10. Award Terms & Conditions

 

Establishing the Groundrules

The University of Rochester receives funding from hundreds of different sponsors, including federal agencies, foundations and for-profit companies. Each of these has the right to establish its own terms and conditions for its awards. In addition, each individual award may include specific terms applicable to that award.

The terms of an individual award take precedence over the provisions of the Uniform Guidance (U.G.). For example, although travel is not defined as unallowable in the U.G., your particular award may designate travel, or more likely foreign travel, as unallowable. In that case, you may not charge those expenses to that project. Similar types of provisions may pertain to the acquisition of equipment.

Where required by the terms of the award, you MUST have the written approval of the sponsor's Grant or Contract Officer before charging specified expenses.

Note, that normally, all terms and conditions specified in an award "flow down" to any recipients of subawards. Awards may also contain requirements for advance notification of certain conditions.

For federal grants, the U.G. requires prior approvals of changes in PI status (including reduction of effort by 25% or more) or other significant changes in scope of work.

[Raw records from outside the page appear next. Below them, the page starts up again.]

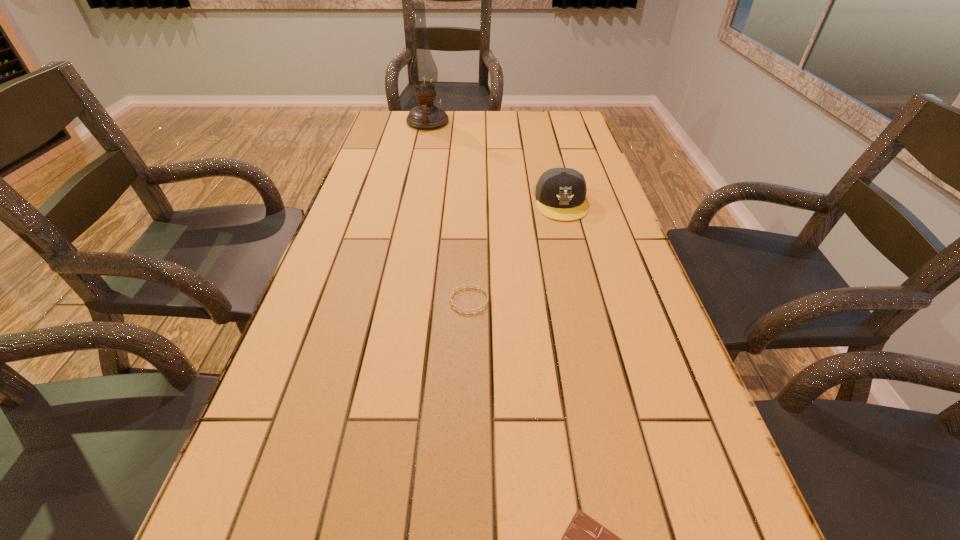
Image resolution: width=960 pixels, height=540 pixels. I want to click on oil lamp, so click(423, 71).

I want to click on the farthest object, so click(x=423, y=71).

Locate an element on the screen. This screenshot has height=540, width=960. cap is located at coordinates (560, 192).

Where is `the second tallest object`? This screenshot has width=960, height=540. the second tallest object is located at coordinates (560, 192).

You are a GUI agent. You are given a task and a screenshot of the screen. Output one action in this format:
    pyautogui.click(x=<x>, y=<y>)
    Task: Click on the second nearest object
    
    Given the screenshot: What is the action you would take?
    477,310

Identify the location of the third object from right to left. (477, 310).

I want to click on vacant space situated 0.370m on the right of the leftmost object, so click(544, 123).

I want to click on vacant area situated on the front-facing side of the third nearest object, so [x=575, y=256].

Find the location of a particular element. The image size is (960, 540). vacant space located on the surface of the third tallest object showing star-shaped elements is located at coordinates (618, 301).

Find the location of a particular element. object that is at the far edge is located at coordinates (423, 71).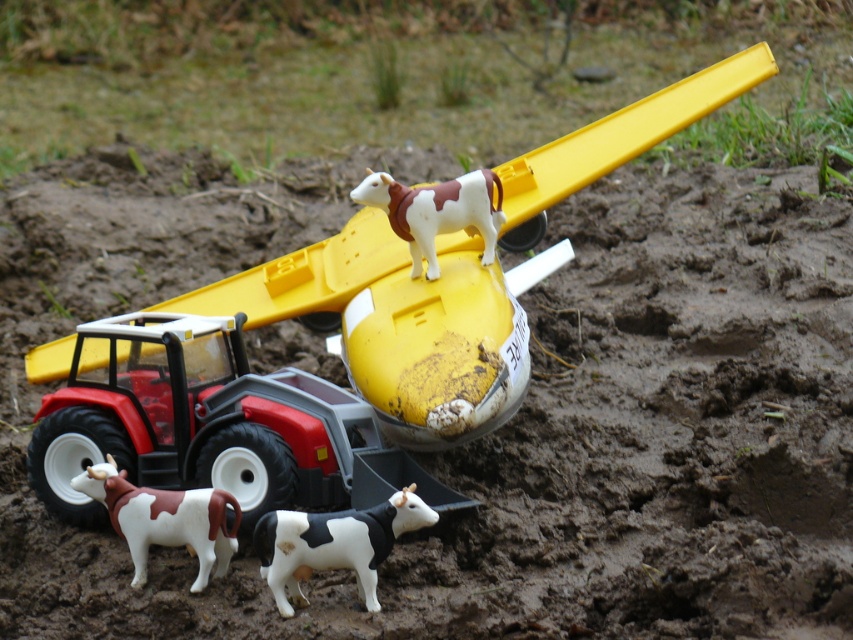
The image size is (853, 640). What do you see at coordinates (289, 374) in the screenshot?
I see `yellow plastic airplane at center` at bounding box center [289, 374].

Who is more distant from viewer, (457, 321) or (325, 538)?

The point (457, 321) is more distant.

Where is `yellow plastic airplane at center`? yellow plastic airplane at center is located at coordinates (289, 374).

Can you confirm if yellow plastic airplane at center is smaller than brown and white plastic cow at upper center?

No.

Does yellow plastic airplane at center have a larger size compared to brown and white plastic cow at upper center?

Yes.

Does point (378, 492) come farther from viewer compared to point (482, 208)?

That is False.

Image resolution: width=853 pixels, height=640 pixels. I want to click on yellow plastic airplane at center, so click(289, 374).

Between brown and white plastic cow at lower left and brown and white plastic cow at upper center, which one is positioned higher?

brown and white plastic cow at upper center is higher up.

Does point (213, 497) lie in front of point (456, 195)?

Yes, it is in front of point (456, 195).

Identify the location of brown and white plastic cow at lower left. (164, 518).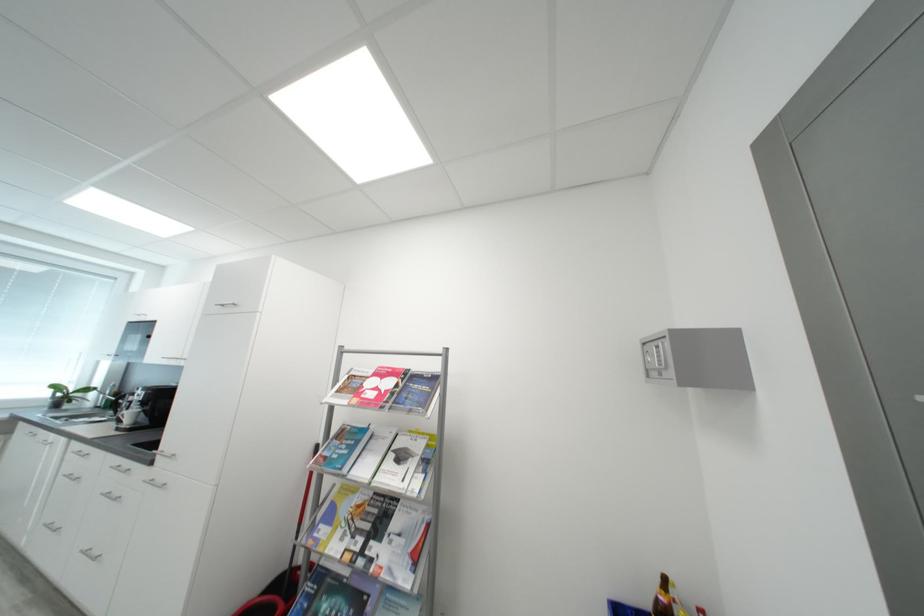
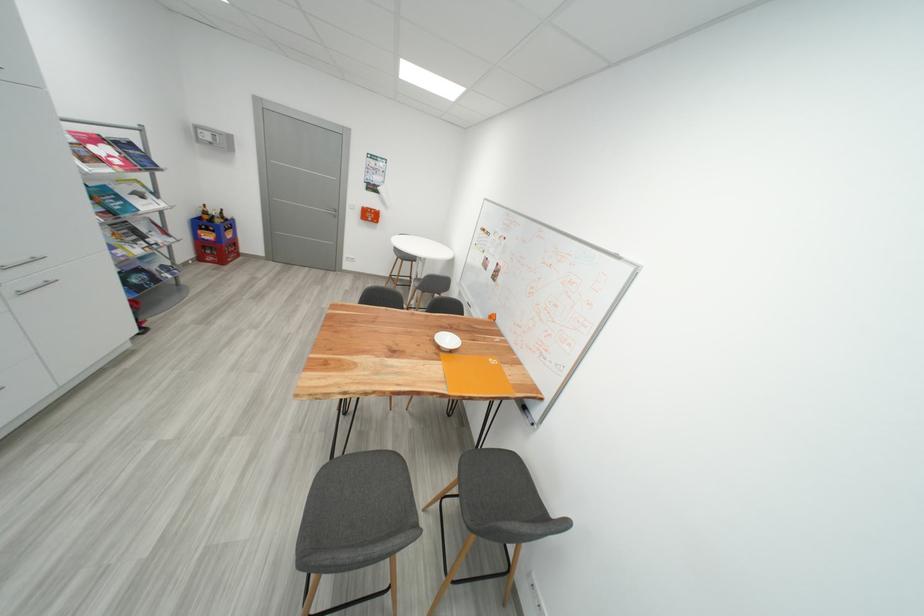
The point at [365,392] is marked in the first image. Where is the corresponding point in the second image?

(104, 161)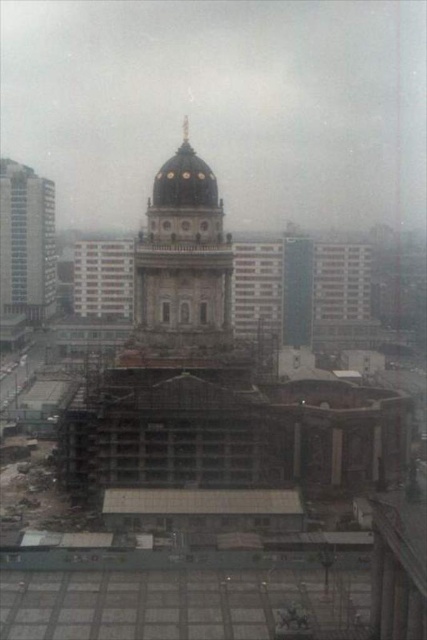
Question: From the image, what is the correct spatial relationship of dark gray stone dome at center in relation to white glass windows at left?

Choices:
 (A) right
 (B) left

Answer: (A)

Question: Can you confirm if dark gray stone dome at center is positioned to the left of white glass windows at left?

Choices:
 (A) no
 (B) yes

Answer: (A)

Question: Which object is the closest to the blue glass skyscraper at left?

Choices:
 (A) dark gray stone dome at center
 (B) white glass windows at left

Answer: (B)

Question: Which point appears farthest from the camera in this image?

Choices:
 (A) (129, 257)
 (B) (14, 257)

Answer: (B)

Question: Which of these objects is positioned closest to the blue glass skyscraper at left?

Choices:
 (A) white glass windows at left
 (B) dark gray stone dome at center

Answer: (A)

Question: Is dark gray stone dome at center positioned behind blue glass skyscraper at left?

Choices:
 (A) yes
 (B) no

Answer: (B)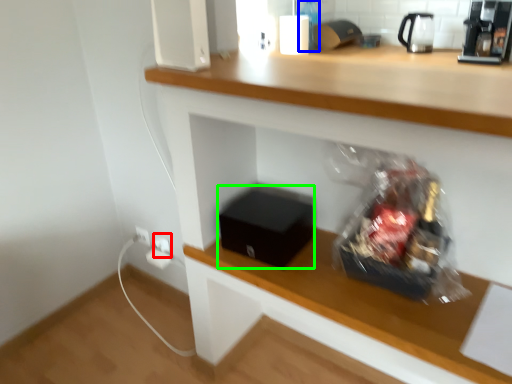
Question: Estimate the real-world distances between objects in this image. Which object is farther from electric outlet (highlighted by a red box), bottle (highlighted by a blue box) or box (highlighted by a green box)?

Choices:
 (A) bottle
 (B) box

Answer: (A)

A situation involving a PI at another academic institution illustrates the seriousness with which Federal agencies view these requirements. In that situation, a PI had failed to report a significant change is his personal situation, requiring his absence from the project. An individual in his lab reported this situation to the sponsor. (The PI had been charging 50% of his effort and salary to the project.) As a result of the "whistle blower" provisions of the Federal False Claims Act, damages were tripled and the resulting settlement cost the institution involved $920,000.

Cost-type contracts (vs. grants) have other requirements, and typically require many more approvals than grants. Required notifications must be in writing to the Contract Officer.

Finally, award notices specify requirements for reports. PIs who fail to submit timely technical or progress reports, for example, risk losing their own funding, and jeopardize the funding of other University PIs. Recently, the University of Rochester has seen an increasing number of sponsors, both federal AND non-federal, exercising their right to suspend funding in these situations.